(SELECTED EXTRACT Opens)
With blockchain we can support two key functions that are necessary for decentralized data markets to thrive. The value of data depends on how accurate and reliable it is, and the transparency of blockchain makes it possible for anyone to verify its origins and quality. Users who submit lots of good quality data will increase their reputations over time because every dataset they create can be traced back to them. Communities can play a part too, with individuals working to review datasets for their quality, earning rewards based on their honesty.
Cryptocurrency is borderless, which means tokenized data can be inclusive of contributors from anywhere in the world. This isn’t possible with fiat, where high fees and a lack of infrastructure make it impossible for many to participate. So long as someone has a smartphone with an internet connection, they can send and receive micropayments instantly, without a bank account, giving everyone the opportunity to participate in the data economy. This means more diverse datasets that originate from every corner of the globe, reducing bias in AI outputs.
Rewarding The Biggest Contributors
With crypto-based payments and foolproof verification, we have the foundation in place to create thriving decentralized data markets that will operate according to standard supply and demand principles.
Consider the example of agriculture AI models that can detect crop disease. A farmer from Malawi can play a role in its development by uploading photos of an infected maize crop. The farmer’s images will be tokenized and verified, contributing to a global AI data supply chain that’s coordinated by cryptographic protocols and community governance. The quality of those images will determine their value, and consequently, the amount of rewards the farmer earns. When AI models access those images to process a prompt, the interaction will be recorded on the blockchain and smart contracts will automatically send a micropayment to the farmer. The more often that model is used, the more it will query that dataset, increasing the rewards the farmer can earn.
For AI startups, this is beneficial because they won’t have to pay enormous amounts of cash upfront to access training data. Instead, they’ll pay as they grow, once the revenue starts flowing in. It’s easy to envisage how this ecosystem might expand organically over time. The rewards for providing data will attract contributors seeking an income. They’ll compete to provide higher quality data, increasing the volume available. This will entice more developers who’re hungry for data to increase the sophistication of their models. As adoption of those models increases, so does the value flowing back to the data providers, making it even more lucrative.
A Data Economy For All
The AI industry is growing like wildfire and the effects of the data shortage are already being felt, with websites limiting access and content creators firing off lawsuits against transgressors like there’s no tomorrow. Developers are desperate for an alternative to scraping the web, and decentralized data markets are an enticing solution.
Likely, blockchain won’t be the only fix to AI’s data conundrum. There’s merit to other ideas around synthetic data and the creation of data consortiums, where companies share private data with their peers with strict limits on how it can be used. But decentralized data economies are perhaps the most romantic and practical, with their potential to utilize existing infrastructure and incentivize everyone to participate in the AI revolution.
(SELECTED EXTRACT Closes)
(GIVEN ENTRIES Opens)
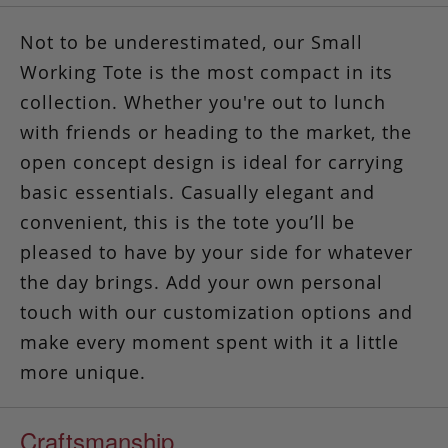
Not to be underestimated, our Small
Working Tote is the most compact in its
collection. Whether you're out to lunch
with friends or heading to the market, the
open concept design is ideal for carrying
basic essentials. Casually elegant and
convenient,
this is the tote you’ll be
pleased to have by your side
for whatever
the day brings. Add your own personal
touch with our customization options and
make every moment spent with it a little
more unique.
Craftsmanship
(GIVEN ENTRIES Closes)
YOUR OBJECTIVE -
According to the text on decentralized data markets, what does someone need in order to send and receive micropayments instantly without a bank account?

RESPONSE -
A smartphone with an internet connection.